* [Work to be completed]
Produce an exact transcription of the listing below, omitting the pictures.

* [Extracted records]
-=-=-=-=-
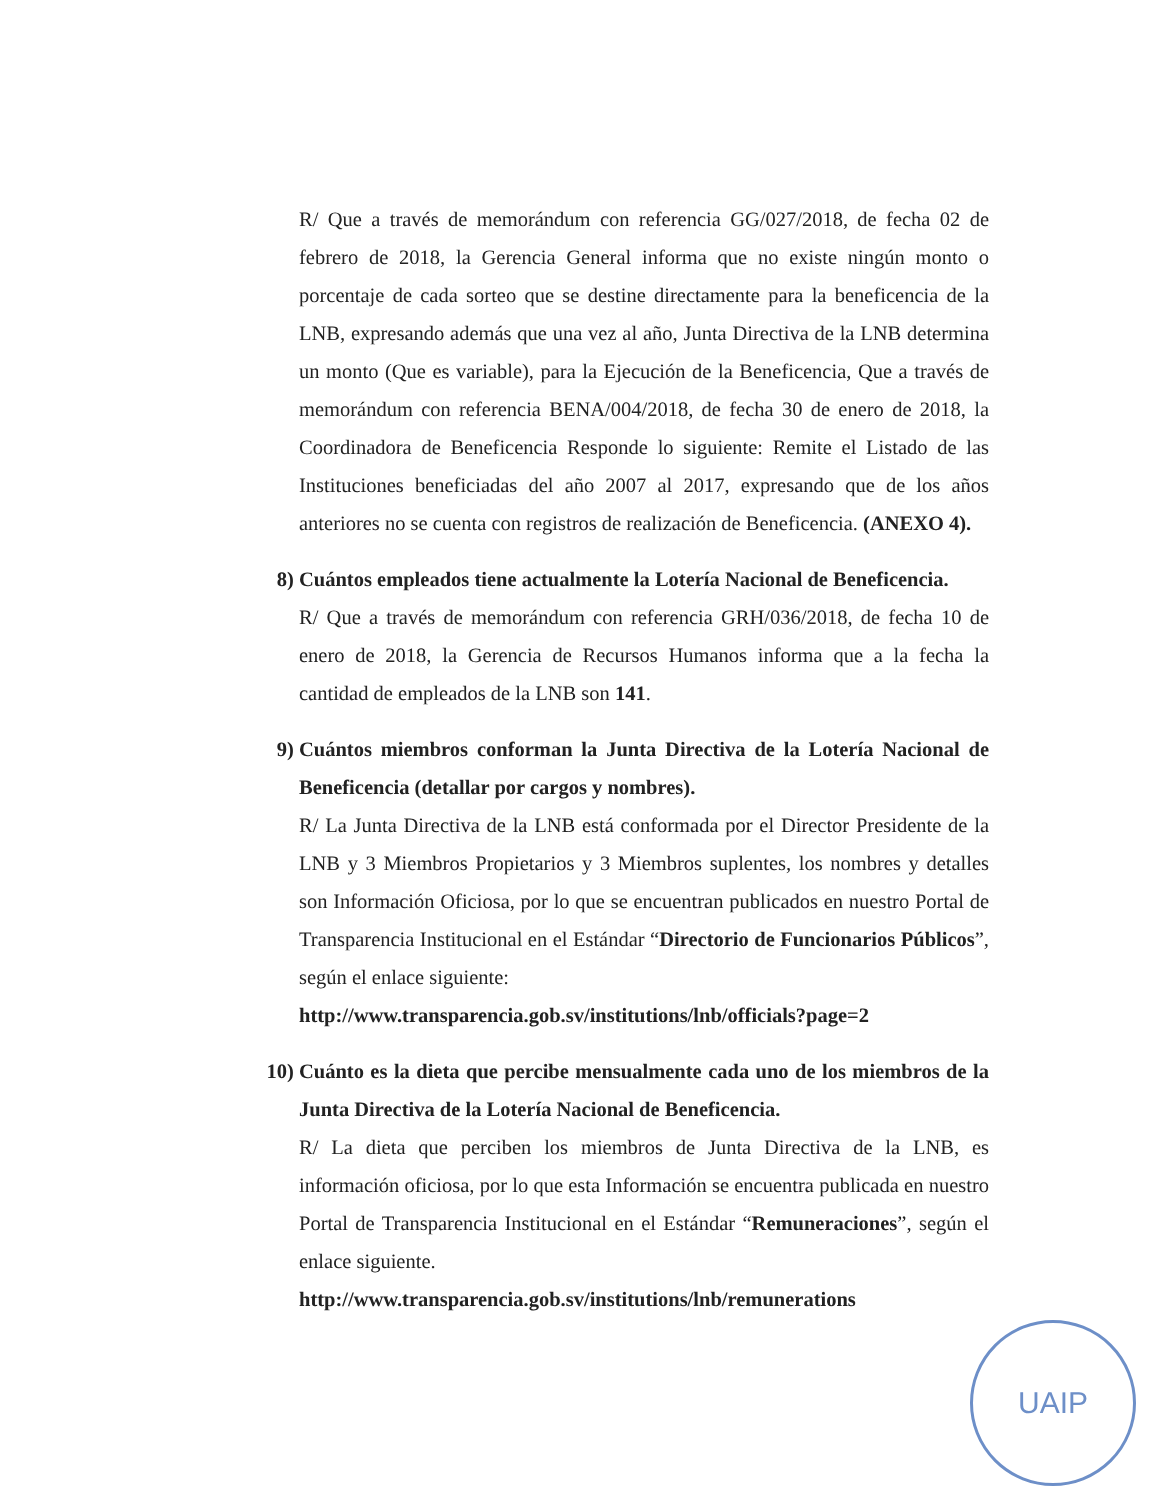R/ Que a través de memorándum con referencia GG/027/2018, de fecha 02 de febrero de 2018, la Gerencia General informa que no existe ningún monto o porcentaje de cada sorteo que se destine directamente para la beneficencia de la LNB, expresando además que una vez al año, Junta Directiva de la LNB determina un monto (Que es variable), para la Ejecución de la Beneficencia, Que a través de memorándum con referencia BENA/004/2018, de fecha 30 de enero de 2018, la Coordinadora de Beneficencia Responde lo siguiente: Remite el Listado de las Instituciones beneficiadas del año 2007 al 2017, expresando que de los años anteriores no se cuenta con registros de realización de Beneficencia. (ANEXO 4).
8) Cuántos empleados tiene actualmente la Lotería Nacional de Beneficencia.
R/ Que a través de memorándum con referencia GRH/036/2018, de fecha 10 de enero de 2018, la Gerencia de Recursos Humanos informa que a la fecha la cantidad de empleados de la LNB son 141.
9) Cuántos miembros conforman la Junta Directiva de la Lotería Nacional de Beneficencia (detallar por cargos y nombres).
R/ La Junta Directiva de la LNB está conformada por el Director Presidente de la LNB y 3 Miembros Propietarios y 3 Miembros suplentes, los nombres y detalles son Información Oficiosa, por lo que se encuentran publicados en nuestro Portal de Transparencia Institucional en el Estándar “Directorio de Funcionarios Públicos”, según el enlace siguiente:
http://www.transparencia.gob.sv/institutions/lnb/officials?page=2
10) Cuánto es la dieta que percibe mensualmente cada uno de los miembros de la Junta Directiva de la Lotería Nacional de Beneficencia.
R/ La dieta que perciben los miembros de Junta Directiva de la LNB, es información oficiosa, por lo que esta Información se encuentra publicada en nuestro Portal de Transparencia Institucional en el Estándar “Remuneraciones”, según el enlace siguiente.
http://www.transparencia.gob.sv/institutions/lnb/remunerations
UAIP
-=-=-=-=-
* [Exercise result]
R/ Que a través de memorándum con referencia GG/027/2018, de fecha 02 de febrero de 2018, la Gerencia General informa que no existe ningún monto o porcentaje de cada sorteo que se destine directamente para la beneficencia de la LNB, expresando además que una vez al año, Junta Directiva de la LNB determina un monto (Que es variable), para la Ejecución de la Beneficencia, Que a través de memorándum con referencia BENA/004/2018, de fecha 30 de enero de 2018, la Coordinadora de Beneficencia Responde lo siguiente: Remite el Listado de las Instituciones beneficiadas del año 2007 al 2017, expresando que de los años anteriores no se cuenta con registros de realización de Beneficencia. (ANEXO 4).
8) Cuántos empleados tiene actualmente la Lotería Nacional de Beneficencia.
R/ Que a través de memorándum con referencia GRH/036/2018, de fecha 10 de enero de 2018, la Gerencia de Recursos Humanos informa que a la fecha la cantidad de empleados de la LNB son 141.
9) Cuántos miembros conforman la Junta Directiva de la Lotería Nacional de Beneficencia (detallar por cargos y nombres).
R/ La Junta Directiva de la LNB está conformada por el Director Presidente de la LNB y 3 Miembros Propietarios y 3 Miembros suplentes, los nombres y detalles son Información Oficiosa, por lo que se encuentran publicados en nuestro Portal de Transparencia Institucional en el Estándar “Directorio de Funcionarios Públicos”, según el enlace siguiente:
http://www.transparencia.gob.sv/institutions/lnb/officials?page=2
10) Cuánto es la dieta que percibe mensualmente cada uno de los miembros de la Junta Directiva de la Lotería Nacional de Beneficencia.
R/ La dieta que perciben los miembros de Junta Directiva de la LNB, es información oficiosa, por lo que esta Información se encuentra publicada en nuestro Portal de Transparencia Institucional en el Estándar “Remuneraciones”, según el enlace siguiente.
http://www.transparencia.gob.sv/institutions/lnb/remunerations
UAIP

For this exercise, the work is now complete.